TEXTE FOURNI:
▶

En effet, si au départ Gérard Vivès, qui incarne avec passion ce rôle, joue avec un certain doigté, très vite Gérard passe au niveau supérieur pour devenir une version sous stéroïdes de la Cage aux Folles. Avec toutefois un bémol, car jamais Gérard n’affirme être gay, ni n’a de contacts physiques poussés avec un autre homme (du moins à l’écran).
« Heureusement que je ne suis pas une fille, sinon ce garçon, je lui sauterais dessus ! »
Pourtant les allusions sont nombreuses et édifiantes, ne laissant planer aucun doute sur ses penchants pédérastes. Pour que la morale soit préservée, Gérard s’en tient à des insinuations, laissant aux scénaristes s’en donner à cœur joie avec un humour lourd et gras. Ainsi Gérard s’adressant à ses consœurs : « Heureusement que je ne suis pas une fille, sinon ce garçon, je lui sauterais dessus !» ; Gérard et sa chatte : « Tu vois Adeline, quand t’auras une jolie petite chatte comme moi, tu seras obligée de la bichonner » ; Gérard qui mange une banane comme il mangerait un phallus…etc, la liste est quasi-infinie.
Le personnage de Gérard devient alors un symbole pour les spécialistes des représentations de l’homosexualité dans les séries : la caricature du gay, la folle de service, comme si la pièce de Jean Poiret était le seul point de référence possible pour introduire un homo.

◀

LISTE DES TÂCHES:
1. Dans le texte sur le personnage de Gérard, réécrivez plus brièvement le paragraphe qui commence par « Pourtant les allusions sont nombreuses » en conservant ses faits principaux.
2. Reprenez le texte consacré au personnage de Gérard à la suite de sa dernière phrase.

DONNÉES FOURNIES:

▶

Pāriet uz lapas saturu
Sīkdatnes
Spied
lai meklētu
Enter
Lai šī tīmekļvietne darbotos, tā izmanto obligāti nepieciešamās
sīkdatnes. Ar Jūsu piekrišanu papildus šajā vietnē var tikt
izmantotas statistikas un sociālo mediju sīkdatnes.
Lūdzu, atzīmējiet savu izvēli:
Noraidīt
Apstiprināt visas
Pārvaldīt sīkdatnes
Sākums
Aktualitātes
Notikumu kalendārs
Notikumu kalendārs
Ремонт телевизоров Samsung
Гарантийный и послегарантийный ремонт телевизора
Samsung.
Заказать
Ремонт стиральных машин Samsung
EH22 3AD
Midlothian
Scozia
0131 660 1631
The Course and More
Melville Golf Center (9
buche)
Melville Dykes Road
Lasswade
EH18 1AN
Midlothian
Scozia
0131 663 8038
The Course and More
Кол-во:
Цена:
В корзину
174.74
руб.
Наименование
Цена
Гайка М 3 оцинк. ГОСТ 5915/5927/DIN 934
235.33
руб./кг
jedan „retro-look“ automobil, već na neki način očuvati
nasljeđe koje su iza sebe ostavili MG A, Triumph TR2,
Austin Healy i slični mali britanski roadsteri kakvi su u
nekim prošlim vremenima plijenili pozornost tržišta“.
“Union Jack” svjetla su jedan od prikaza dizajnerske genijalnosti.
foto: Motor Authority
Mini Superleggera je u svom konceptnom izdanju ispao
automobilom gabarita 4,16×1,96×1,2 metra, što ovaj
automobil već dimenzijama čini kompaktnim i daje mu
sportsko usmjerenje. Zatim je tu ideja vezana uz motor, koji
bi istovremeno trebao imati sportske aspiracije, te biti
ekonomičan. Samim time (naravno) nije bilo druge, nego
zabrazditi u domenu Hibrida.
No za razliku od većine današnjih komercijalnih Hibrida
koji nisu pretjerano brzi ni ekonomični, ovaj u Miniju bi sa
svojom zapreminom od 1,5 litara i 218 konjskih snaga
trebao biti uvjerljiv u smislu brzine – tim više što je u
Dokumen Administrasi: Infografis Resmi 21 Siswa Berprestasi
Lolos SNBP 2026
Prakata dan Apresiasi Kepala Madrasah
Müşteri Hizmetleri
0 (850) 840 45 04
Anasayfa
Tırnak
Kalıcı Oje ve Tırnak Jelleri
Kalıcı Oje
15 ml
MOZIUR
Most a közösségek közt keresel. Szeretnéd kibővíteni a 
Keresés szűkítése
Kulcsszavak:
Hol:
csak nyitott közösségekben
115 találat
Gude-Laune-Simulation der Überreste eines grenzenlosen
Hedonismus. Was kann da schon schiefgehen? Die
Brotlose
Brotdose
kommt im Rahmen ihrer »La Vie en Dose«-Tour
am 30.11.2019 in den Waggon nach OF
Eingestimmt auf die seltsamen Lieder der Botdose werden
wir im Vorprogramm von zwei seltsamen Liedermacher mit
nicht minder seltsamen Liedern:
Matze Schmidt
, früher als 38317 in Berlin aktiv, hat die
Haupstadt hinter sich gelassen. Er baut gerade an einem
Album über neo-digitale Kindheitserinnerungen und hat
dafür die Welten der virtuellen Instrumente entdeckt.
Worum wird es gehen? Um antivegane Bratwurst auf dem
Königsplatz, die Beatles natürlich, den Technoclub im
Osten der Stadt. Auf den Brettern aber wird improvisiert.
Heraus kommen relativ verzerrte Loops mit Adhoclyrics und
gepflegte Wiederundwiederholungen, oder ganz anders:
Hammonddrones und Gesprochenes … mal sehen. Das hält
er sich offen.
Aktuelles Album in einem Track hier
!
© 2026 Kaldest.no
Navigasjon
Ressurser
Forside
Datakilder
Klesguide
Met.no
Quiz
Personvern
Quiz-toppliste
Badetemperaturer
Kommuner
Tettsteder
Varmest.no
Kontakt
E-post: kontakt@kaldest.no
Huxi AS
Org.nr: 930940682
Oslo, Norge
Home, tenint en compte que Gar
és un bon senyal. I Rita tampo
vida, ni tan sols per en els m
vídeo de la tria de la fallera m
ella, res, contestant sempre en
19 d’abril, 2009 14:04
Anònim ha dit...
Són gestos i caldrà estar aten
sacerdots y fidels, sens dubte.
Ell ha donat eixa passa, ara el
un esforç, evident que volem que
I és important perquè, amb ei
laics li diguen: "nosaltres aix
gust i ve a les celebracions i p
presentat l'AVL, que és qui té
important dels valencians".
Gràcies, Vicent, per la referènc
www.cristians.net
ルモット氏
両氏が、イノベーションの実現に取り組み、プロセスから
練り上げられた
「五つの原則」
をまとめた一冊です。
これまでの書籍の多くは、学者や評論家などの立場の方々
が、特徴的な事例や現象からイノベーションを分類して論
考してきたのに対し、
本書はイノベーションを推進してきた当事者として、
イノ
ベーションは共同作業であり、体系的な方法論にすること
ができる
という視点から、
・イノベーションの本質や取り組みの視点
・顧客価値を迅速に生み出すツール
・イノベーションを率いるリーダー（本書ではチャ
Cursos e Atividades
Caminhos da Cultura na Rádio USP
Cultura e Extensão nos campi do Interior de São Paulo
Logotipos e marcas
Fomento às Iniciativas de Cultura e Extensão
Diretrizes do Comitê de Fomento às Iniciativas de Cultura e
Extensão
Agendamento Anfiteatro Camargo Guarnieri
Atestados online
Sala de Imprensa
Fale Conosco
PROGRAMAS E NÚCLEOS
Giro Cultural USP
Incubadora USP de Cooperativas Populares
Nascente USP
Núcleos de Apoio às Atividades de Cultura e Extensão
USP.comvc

◀

RÉSULTATS PAR TÂCHE:
1. Les allusions aux penchants de Gérard sont nombreuses et ne laissent aucun doute. Pour préserver la morale, il s'en tient toutefois à des insinuations, et les scénaristes en profitent pour multiplier un humour lourd et gras. On peut citer sa phrase à ses consœurs sur le garçon auquel il « sauterait dessus », sa remarque à Adeline sur sa « jolie petite chatte » ou sa façon de manger une banane. La liste est presque infinie.

2.
Gérard constitue ainsi l’archétype du gay à la télévision française, forcément précieux et ridicule à souhait. Amandine Prié, brillante analyste, le constate amèrement : « Fin 93 débarque la sitcom navrante Les Filles d’à côté, avec le personnage tout aussi navrant de Gérard, employé dans une salle de gym et trimbalant à lui seul plus de clichés sur les homosexuels qu’il n’est permis d’en ressasser pendant toute une vie. Gérard, de son vrai nom Marcel —qu’il a changé car il trouvait que Marcel sonnait trop viril—, est bodybuildé, huilé, épilé, extrêmement efféminé et dépourvu de toute vie sexuelle, cantonné dans le rôle du gentil voisin serviable et à l’écoute des filles. D’à côté, donc ».
« La scène, navrante de stupidité et de vulgarité, suffit à elle seule à illustrer tout le mépris dans laquelle la télévision française et le public (du moins une partie) tiennent l’homosexualité en 1995 »
On doit à Sullivan Le Postec d’avoir déterré un cas vraiment limite du traitement de l’homosexualité par AB : l’épisode des Nouvelles Filles d’À Côté, le bien nommé « Le trou de balle ».
Amandine Prié est revenue sur cet hallucinant épisode : « Il raconte la terrible découverte de Gérard: un impact de balle, dans sa salle de bains. Tout est dit dès les cinq premières minutes, au cours desquelles Gérard, affolé, raconte sa mésaventure en ces termes, le tout ponctué des rires hystériques du public: « J’ai trouvé un trou de balle dans ma salle de bains. Alors je me suis approché pour être sûr de ce que c’était. (…) Je ne suis pas un spécialiste, vous comprenez!» La scène, navrante de stupidité et de vulgarité, suffit à elle seule à illustrer tout le mépris dans laquelle la télévision française et le public (du moins une partie) tiennent l’homosexualité en 1995 ».
« Ultime affront, à la fin de la sitcom, Gérard se « convertit » à l’hétérosexualité pour se marier avec… une fille, Stéphanie… »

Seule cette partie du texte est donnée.